I also don't understand what the difference is, here, between "guide" and "straitjacket". Obviously in the literal sense there are guides that aren't straitjackets, but given that "straitjacket" here is metaphorical, what does the metaphor mean other than a GM-enforced guide. (And if the guide is not GM-enforced, in what way do you see it as guiding those wayward new players?)
it is possible for some actions to have no alignment relevance at all. Is tying my shoe Good? Evil? Lawful? Chaotic? No, it’s just tying my shoe so I don’t fall on my face.
<snip>
There are not three points on each scale (G,N,E and L,N,C), but a wide continuum between the two extremes of Ultimate Good and Ultimate Evil.
I don't see how this rebuts my contention that alignment takes the view that all value commitments can be summarised on the 2 axes. You haven't actually given an example of something which is (i) an important value commitment over which characters might conflict and is (ii) something that falls outside the domain of alignment. If in fact you can find such an example, then I think you've thereby shown alignment to be problematic even by your own lights, haven't you, because it now fails to provide the guidance that you say is its primary function.
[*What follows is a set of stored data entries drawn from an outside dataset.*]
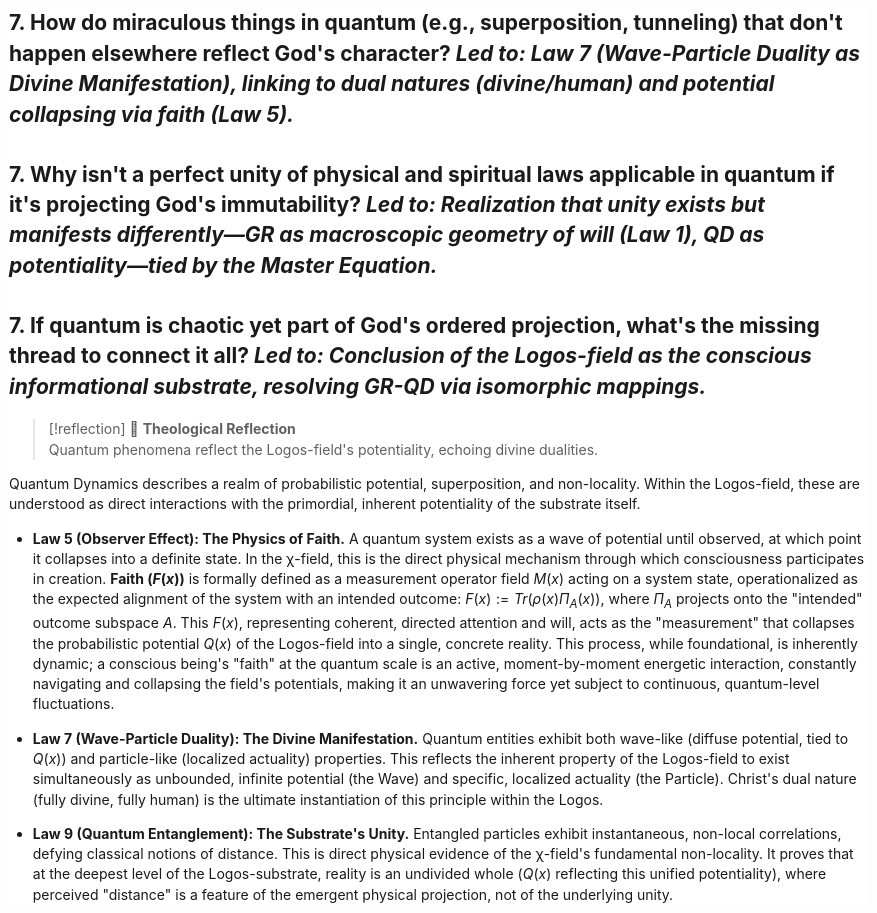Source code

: 
## 7. **How do miraculous things in quantum (e.g., superposition, tunneling) that don't happen elsewhere reflect God's character?** _Led to: Law 7 (Wave-Particle Duality as Divine Manifestation), linking to dual natures (divine/human) and potential collapsing via faith (Law 5)._


## 7. **Why isn't a perfect unity of physical and spiritual laws applicable in quantum if it's projecting God's immutability?** _Led to: Realization that unity exists but manifests differently—GR as macroscopic geometry of will (Law 1), QD as potentiality—tied by the Master Equation._


## 7. **If quantum is chaotic yet part of God's ordered projection, what's the missing thread to connect it all?** _Led to: Conclusion of the Logos-field as the conscious informational substrate, resolving GR-QD via isomorphic mappings._
    
    
    

> [!reflection] 🤔 **Theological Reflection**  
> Quantum phenomena reflect the Logos-field's potentiality, echoing divine dualities.

Quantum Dynamics describes a realm of probabilistic potential, superposition, and non-locality. Within the Logos-field, these are understood as direct interactions with the primordial, inherent potentiality of the substrate itself.

- **Law 5 (Observer Effect): The Physics of Faith.** A quantum system exists as a wave of potential until observed, at which point it collapses into a definite state. In the χ-field, this is the direct physical mechanism through which consciousness participates in creation. **Faith ($F(x)$)** is formally defined as a measurement operator field $M(x)$ acting on a system state, operationalized as the expected alignment of the system with an intended outcome: $F(x) := Tr(\rho(x) \Pi_A(x))$, where $\Pi_A$ projects onto the "intended" outcome subspace $A$. This $F(x)$, representing coherent, directed attention and will, acts as the "measurement" that collapses the probabilistic potential $Q(x)$ of the Logos-field into a single, concrete reality. This process, while foundational, is inherently dynamic; a conscious being's "faith" at the quantum scale is an active, moment-by-moment energetic interaction, constantly navigating and collapsing the field's potentials, making it an unwavering force yet subject to continuous, quantum-level fluctuations.

- **Law 7 (Wave-Particle Duality): The Divine Manifestation.** Quantum entities exhibit both wave-like (diffuse potential, tied to $Q(x)$) and particle-like (localized actuality) properties. This reflects the inherent property of the Logos-field to exist simultaneously as unbounded, infinite potential (the Wave) and specific, localized actuality (the Particle). Christ's dual nature (fully divine, fully human) is the ultimate instantiation of this principle within the Logos.

- **Law 9 (Quantum Entanglement): The Substrate's Unity.** Entangled particles exhibit instantaneous, non-local correlations, defying classical notions of distance. This is direct physical evidence of the χ-field's fundamental non-locality. It proves that at the deepest level of the Logos-substrate, reality is an undivided whole ($Q(x)$ reflecting this unified potentiality), where perceived "distance" is a feature of the emergent physical projection, not of the underlying unity.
Show me ONE PERSON, one single post, which has suggested this is the way alignment should work in a game - not “this is why alignment should be removed”, but a supporter of the alignment system suggesting it would categorically determine whether the Vampire lover gets staked, the character continues to honour a deity who causes needless suffering, a character sacrifices himself to buy time for his friends to escape, the murderer is imprisoned rather than killed or the Angel can be persuaded to abandon its post for the Greater Good.
If it doesn't, then what is its purpose? How is it guiding anyone? How do we know the difference between what a LG and a CE god would do? How can we ever tell that a paladin has committed an evil act, and hence should fall?
But anyway, this is orthogonal to my contention that it is a premise of the alignment system that all value commitments and all value conflicts can be measured on the 2-axis alignment graph. That is a premise that I reject.